_TASK DESCRIPTION_
In the entries below, find the lines with the word "Cerca" and copy them.

(Data records)

■ ■ ■ ■ ■ ■ ■

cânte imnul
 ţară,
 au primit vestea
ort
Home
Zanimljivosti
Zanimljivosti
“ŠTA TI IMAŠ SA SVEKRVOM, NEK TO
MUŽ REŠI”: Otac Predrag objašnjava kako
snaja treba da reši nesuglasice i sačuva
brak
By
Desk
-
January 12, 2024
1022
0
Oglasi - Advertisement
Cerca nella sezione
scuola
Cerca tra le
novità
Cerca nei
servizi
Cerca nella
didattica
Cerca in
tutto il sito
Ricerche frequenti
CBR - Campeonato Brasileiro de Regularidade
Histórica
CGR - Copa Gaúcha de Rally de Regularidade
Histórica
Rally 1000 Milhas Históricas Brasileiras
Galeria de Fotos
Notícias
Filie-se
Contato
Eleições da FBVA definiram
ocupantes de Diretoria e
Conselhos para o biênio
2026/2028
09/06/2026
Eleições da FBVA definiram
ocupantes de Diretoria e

■ ■ ■ ■ ■ ■ ■

_TASK ANSWER_
Cerca nella sezione
Cerca tra le
Cerca nei
Cerca nella
Cerca in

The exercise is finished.